Les investigations concernant Fabrice Leggeri, eurodéputé du Rassemblement national (RN) et ancien directeur de l’agence de l’Union européenne Frontex, ont été officiellement ouvertes au tribunal judiciaire de Paris. Cette décision fait suite à des accusations de complicité de crimes contre l’humanité, révélées par des sources proches du dossier.
EN BREF
- Fabrice Leggeri accusé de complicité de crimes contre l’humanité et de torture.
- Les enquêtes ont été ordonnées par la cour d’appel de Paris après un long parcours judiciaire.
- Accusations liées à son rôle à Frontex, notamment pour avoir facilité des refoulements de migrants.
La décision de lancer l’information judiciaire a été prise après une longue procédure, comme l’a indiqué l’AFP. Les accusations portées contre M. Leggeri, selon l’avocat des plaignants Me Emmanuel Daoud, évoquent une « chasse aux migrants » orchestrée durant son mandat à la tête de Frontex, de janvier 2015 à avril 2022.
En réponse à ces accusations, la défense de Fabrice Leggeri a qualifié le lancement des investigations de « mécanique », soulignant que la décision avait été annoncée par la presse avant qu’ils ne soient informés. Ils attendent désormais d’évaluer les résultats de cette information judiciaire avant de faire d’autres commentaires.
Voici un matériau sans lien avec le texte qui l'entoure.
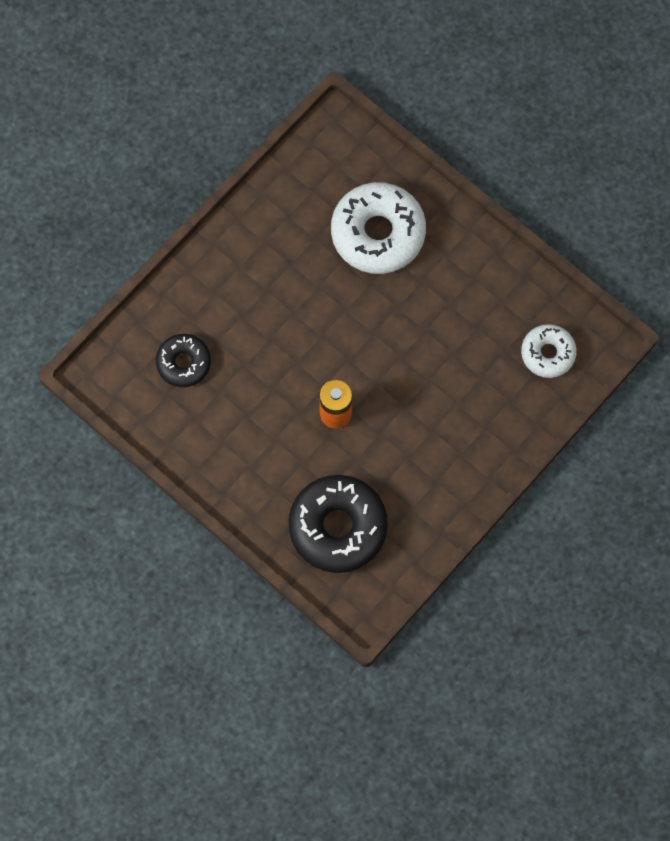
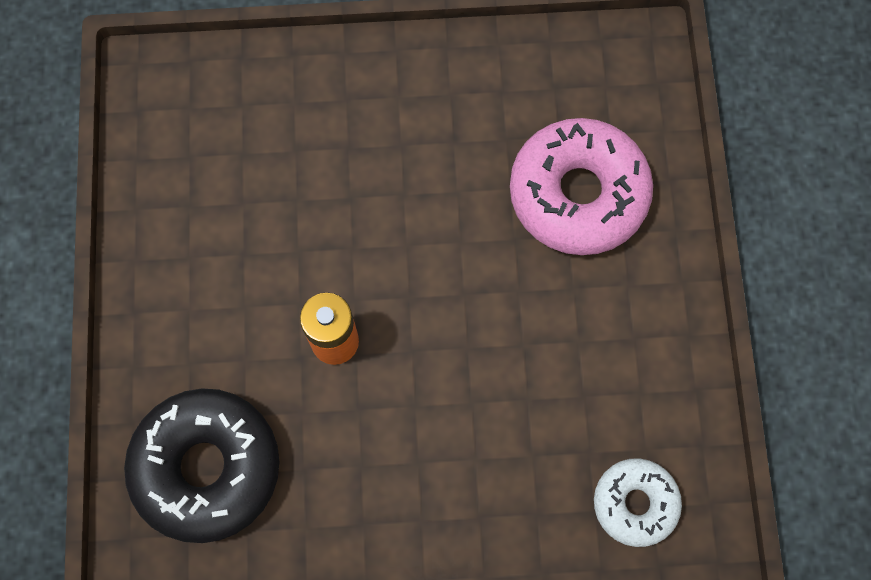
camera: 45 degrees right, 0 degrees up
black donut [156,334,211,387] -> none
white donut [331,182,426,274] -> pink donut [510,118,653,255]

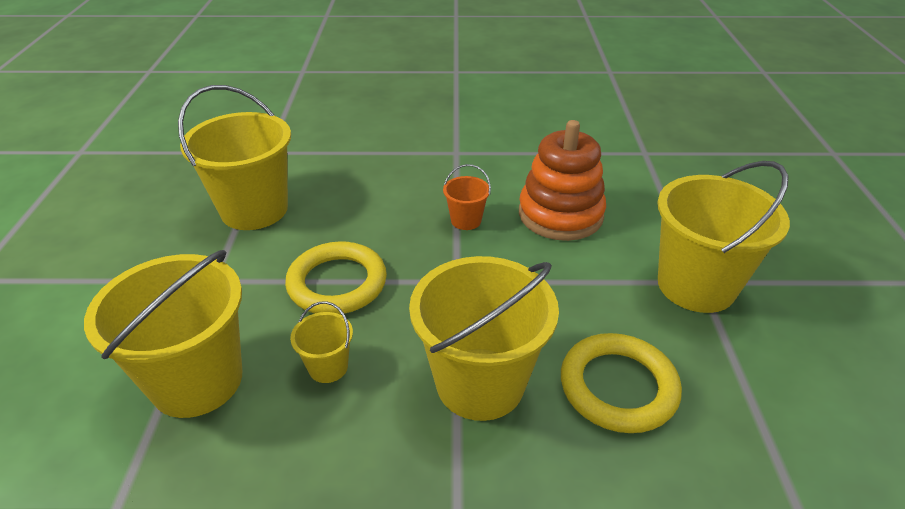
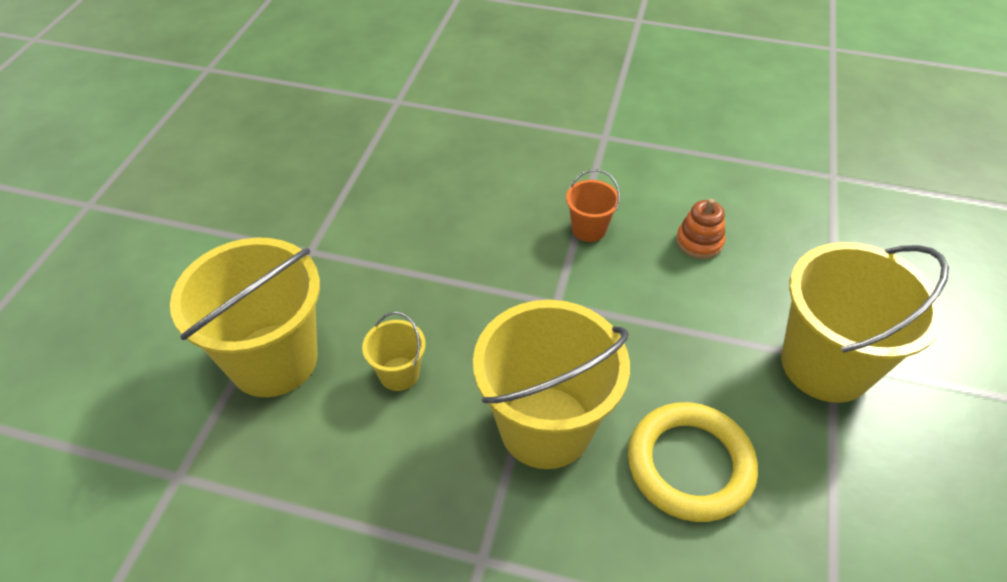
camera: 15 degrees right, 10 degrees up
yellow bucket [178,85,291,230] -> none
yellow ring [285,241,387,314] -> none
orange stacking toy [519,120,606,241] -> orange stacking toy [676,199,725,259], size x0.48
Un parcours controversé à Frontex
Fabrice Leggeri a dirigé Frontex, l’agence européenne de contrôle des frontières, pendant plusieurs années, période durant laquelle il a été fréquemment critiqué par des organisations non gouvernementales (ONG). Ces dernières l’accusent d’avoir toléré des refoulements illégaux de migrants, prenant ainsi une position ferme en faveur d’une politique d’imperméabilité des frontières européennes.
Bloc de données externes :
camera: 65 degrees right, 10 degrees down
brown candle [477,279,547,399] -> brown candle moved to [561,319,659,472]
En 2024, il a rejoint le Rassemblement national, étant le numéro trois sur la liste du parti pour les élections européennes. Ce changement de cap politique a suscité des interrogations sur ses motivations et sur la politique migratoire qu’il a soutenue pendant son mandat à Frontex.
Plainte et ouverture d’enquête
Une plainte déposée en 2024 par la Ligue des droits de l’homme et Utopia 56 dénonçait ses actions, mais a d’abord été jugée irrecevable par le Parquet national antiterroriste, qui est chargé des affaires de crimes contre l’humanité. Ce n’est qu’en mars 2026 que la chambre de l’instruction a décidé qu’il y avait lieu d’informer sur les faits issus de cette plainte.
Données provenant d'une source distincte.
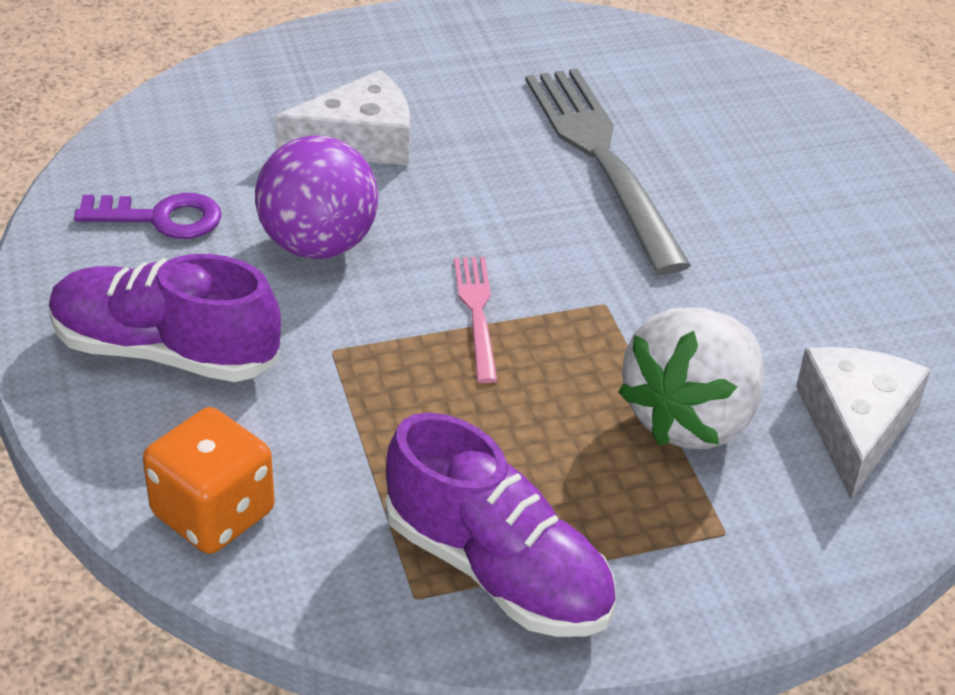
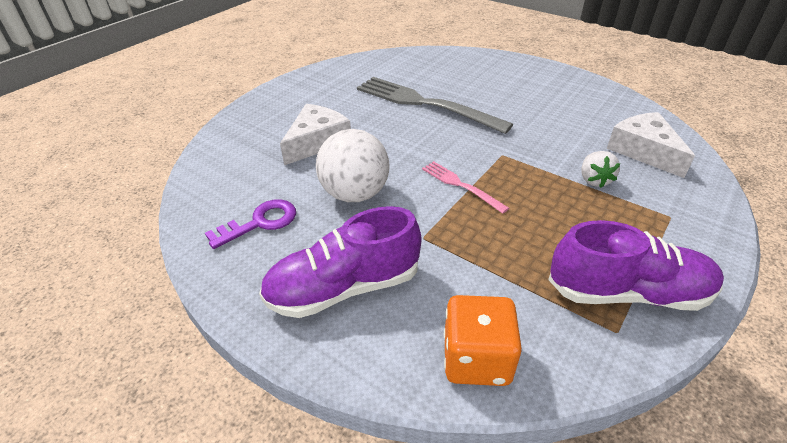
camera: 35 degrees left, 0 degrees up
purple ball [255,135,379,259] -> white ball [316,129,390,202]
white strawberry [618,307,764,449] -> white strawberry [582,151,620,188], size x0.49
Les accusations stipulent que M. Leggeri aurait encouragé ses agents à faciliter les interceptions effectuées par les autorités libyennes et grecques, contribuant ainsi à des violations des droits des migrants. Il est reproché à M. Leggeri d’avoir mis en place une politique visant à empêcher l’entrée de migrants dans l’Union européenne, et ce, « quel qu’en soit le prix – en vies humaines notamment ».
Cette affaire soulève des questions cruciales sur la responsabilité des acteurs politiques dans les politiques migratoires européennes et sur les conséquences de ces décisions sur la vie des migrants. Avec l’ouverture de cette enquête, les prochaines étapes du processus judiciaire seront scrutées de près, tant par le public que par les organisations de défense des droits de l’homme.
Dans un contexte où les droits des migrants sont de plus en plus au cœur des débats, l’évolution de cette affaire pourrait avoir des répercussions significatives sur la perception des politiques migratoires au sein de l’Union européenne.